Puerto Rico

Tourism, travel, and recreation

Only government and manufacturing exceed tourism in importance to the Puerto Rican economy. The industry has grown rapidly, from 65,000 tourists in 1950 to 1,088,000 in 1970, to 5 million per year in the early 2000s. Tourism employs approximately 60,000 workers.

Many hotels are located in San Juan, though the eastern part of the island also features hotels and resorts. Most tourists come for sunning, swimming, deep-sea fishing, and the fashionable shops, night clubs, and casinos of San Juan's Condado Strip. Attractions of old San Juan include two fortresses, El Morro and San Cristobal, San Jose Church (one of the oldest in the New World), and La Fortaleza, the governor's palace. The government has been encouraging tourists to journey outside of San Juan to such destinations such as the Arecibo Observatory (with its radio telescope use for research astronomy, ionospheric studies, and radar mapping), the rain forest of El Yunque, Phosphorescent Bay, colonial-style San German, and the bird sanctuary and mangrove forest on the shores of Torrecilla Lagoon.

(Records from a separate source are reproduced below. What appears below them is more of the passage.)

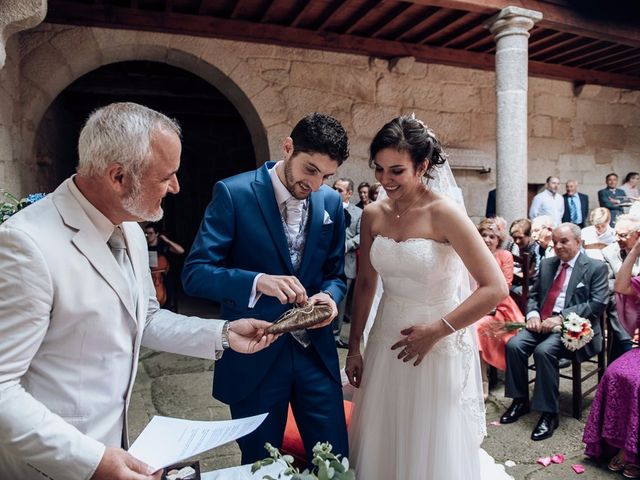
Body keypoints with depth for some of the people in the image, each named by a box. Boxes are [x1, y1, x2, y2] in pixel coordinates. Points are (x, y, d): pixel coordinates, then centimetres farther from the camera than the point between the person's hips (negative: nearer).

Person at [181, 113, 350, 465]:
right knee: (261, 467, 17)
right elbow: (194, 273, -16)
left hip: (316, 353, 4)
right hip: (254, 357, -3)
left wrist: (329, 296, -13)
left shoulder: (332, 202, 2)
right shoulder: (233, 193, -12)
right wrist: (257, 282, -32)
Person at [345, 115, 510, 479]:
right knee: (381, 450, 19)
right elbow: (365, 284, 7)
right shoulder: (373, 215, -1)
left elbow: (495, 288, -18)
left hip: (438, 347, -4)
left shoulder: (443, 213, -16)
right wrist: (355, 347, 9)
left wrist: (435, 331, -17)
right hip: (386, 342, 5)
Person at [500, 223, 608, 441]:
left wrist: (561, 318, -19)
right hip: (541, 323, 6)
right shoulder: (546, 264, 18)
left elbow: (597, 304, -10)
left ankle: (549, 413, -17)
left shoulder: (596, 268, 1)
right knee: (514, 345, -19)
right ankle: (520, 400, -2)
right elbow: (533, 294, 19)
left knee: (544, 350, -32)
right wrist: (532, 314, -4)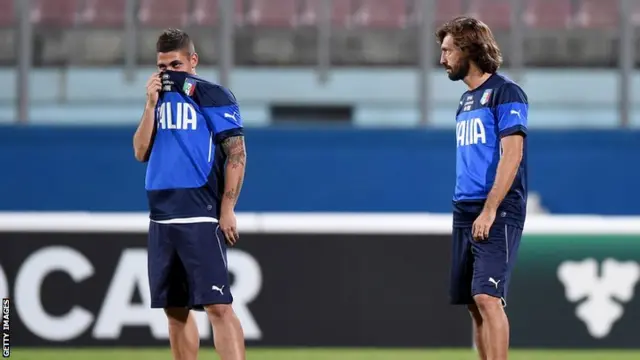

The 53-acre (21-hectare) San Juan harbor fortifications are a national historic site.

As of 2002, there were 1,826,052 registrations in hotels and paradores , 1,032,629 of which came from the United States. The room occupancy rate was 61.8%. During 2000/01, visitors spent $2.7 billion in Puerto Rico, a 14.2% increase over 1999/00. The 11 September 2001 terrorist attacks on the US had a negative impact on the Puerto Rican tourist industry, however, as did the 2003 USS-led war in Iraq. The World Travel and Tourism Council estimated that the war in Iraq cost Puerto Rico $262 million in lost tourism revenue and 3,800 jobs.